Arévalo informó que el Estado construye 2 cárceles de máxima seguridad. Una se ubicará en Escuintla y la otra en Izal. Según explicó, la arquitectura penitenciaria responde a criterios diseñados para evitar prácticas que facilitaron la pérdida de control en los centros penales.
“Estamos construyendo 2 cárceles de máxima seguridad (…) donde ya la arquitectura de la cárcel está pensada precisamente para evitar los problemas que han facilitado estas condiciones”, afirmó el mandatario.
La estrategia busca reforzar la seguridad penitenciaria y limitar el poder interno de estructuras criminales dentro de las prisiones.
Diagnóstico del sistema penitenciario
El presidente señaló que, durante años, el Estado permitió que los reos controlaran las cárceles.
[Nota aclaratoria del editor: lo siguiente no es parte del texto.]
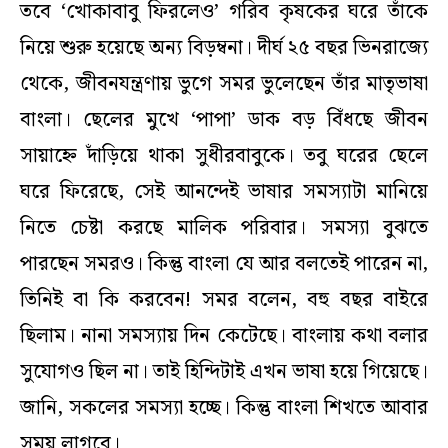
তবে ‘খোকাবাবু ফিরলেও’ গরিব কৃষকের ঘরে তাঁকে
নিয়ে শুরু হয়েছে অন্য বিড়ম্বনা। দীর্ঘ ২৫ বছর ভিনরাজ্যে
থেকে, জীবনযন্ত্রণায় ভুগে সমর ভুলেছেন তাঁর মাতৃভাষা
বাংলা। ছেলের মুখে ‘পাপা’ ডাক বড় বিঁধছে জীবন
সায়াহ্নে দাঁড়িয়ে থাকা সুধীরবাবুকে। তবু ঘরের ছেলে
ঘরে ফিরেছে, সেই আনন্দেই ভাষার সমস্যাটা মানিয়ে
নিতে চেষ্টা করছে মালিক পরিবার। সমস্যা বুঝতে
পারছেন সমরও। কিন্তু বাংলা যে আর বলতেই পারেন না,
তিনিই বা কি করবেন! সমর বলেন, বহু বছর বাইরে
ছিলাম। নানা সমস্যায় দিন কেটেছে। বাংলায় কথা বলার
সুযোগও ছিল না। তাই হিন্দিটাই এখন ভাষা হয়ে গিয়েছে।
জানি, সকলের সমস্যা হচ্ছে। কিন্তু বাংলা শিখতে আবার
সময় লাগবে।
Según Arévalo, esta decisión buscó evitar conflictos, pero derivó en una renuncia efectiva de la autoridad.
“Durante mucho tiempo en nuestro país, el Estado decidió que para no tener problemas en las cárceles, le iba a dejar el control de las cárceles a los reos”, dijo.
Arévalo relató que, al asumir funciones en 2024, visitó un centro conocido entonces como Infiernito. Allí, aseguró, encontró condiciones incompatibles con una prisión de alta seguridad.
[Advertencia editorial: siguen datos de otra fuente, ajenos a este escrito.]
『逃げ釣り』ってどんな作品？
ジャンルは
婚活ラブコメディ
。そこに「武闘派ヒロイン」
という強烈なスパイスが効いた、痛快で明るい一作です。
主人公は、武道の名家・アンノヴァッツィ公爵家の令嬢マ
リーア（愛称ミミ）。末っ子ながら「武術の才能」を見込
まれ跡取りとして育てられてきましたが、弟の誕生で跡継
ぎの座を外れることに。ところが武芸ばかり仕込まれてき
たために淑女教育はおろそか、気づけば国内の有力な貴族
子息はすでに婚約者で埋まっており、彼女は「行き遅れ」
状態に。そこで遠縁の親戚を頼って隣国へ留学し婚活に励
“Encontramos una cárcel que supuestamente era de alta seguridad, donde había un zoológico, una piscina y terminales de internet al lado de las camas”, explicó.
Hacinamiento y crimen organizado
Otro de los ejes señalados por el Gobierno es el hacinamiento en las cárceles, especialmente en centros que albergan maras, pandillas y reos por narcotráfico. Según Arévalo, estas condiciones facilitan la compra de voluntades y el mantenimiento de privilegios ilegales.
🟠 #BrevesTGW | El presidente @BArevalodeLeon indicó que están construyendo dos cárceles, donde la arquitectura está pensada para evitar la pérdida de control de las mismas. pic.twitter.com/jemmhxXQyQ
— 📻 Radio TGWTV (@RadioTGWTV) February 5, 2026
“Uno de los principales problemas es el hacinamiento que existe en las cárceles”, indicó. Añadió que esta situación afecta la capacidad del Estado para ejercer control efectivo.
El presidente también mencionó la presencia de armas, drogas y otros ilícitos como parte de un problema institucional que requiere solución estructural.
Recuperación progresiva del control
Arévalo subrayó que el objetivo central es retomar el control de las cárceles. Para ello, el Gobierno impulsa procesos de intervención y reorganización. Uno de los primeros pasos fue el cambio de enfoque en el centro conocido como Infiernito, ahora llamado Renovación.
“Empezamos con Infiernito, que pasó a llamarse Renovación. Esto no se logra de la noche a la mañana, pero estamos avanzando”, afirmó.
Según el mandatario, la recuperación del sistema penitenciario es un proceso gradual que requiere inversión, reformas y nuevas infraestructuras.
Violencia y pandilleros en prisiones
Las declaraciones de Arévalo, dadas a Radio TGWTV, fueron en el contexto del estado de sitio, decretado el 18 de enero tras una serie de violentos ataques que dejaron 11 policías muertos.
Un día antes, el cabecilla principal de la pandilla 18, Aldo Dupie Ochoa Mejía, conocido como ‘Lobo’, fuera sometido por las autoridades en la risión en la que cumple una condena de 80 años de prisión por varios asesinatos.
La eliminación de una serie de privilegios desató la ola de violencia de un fin de semana sangriento.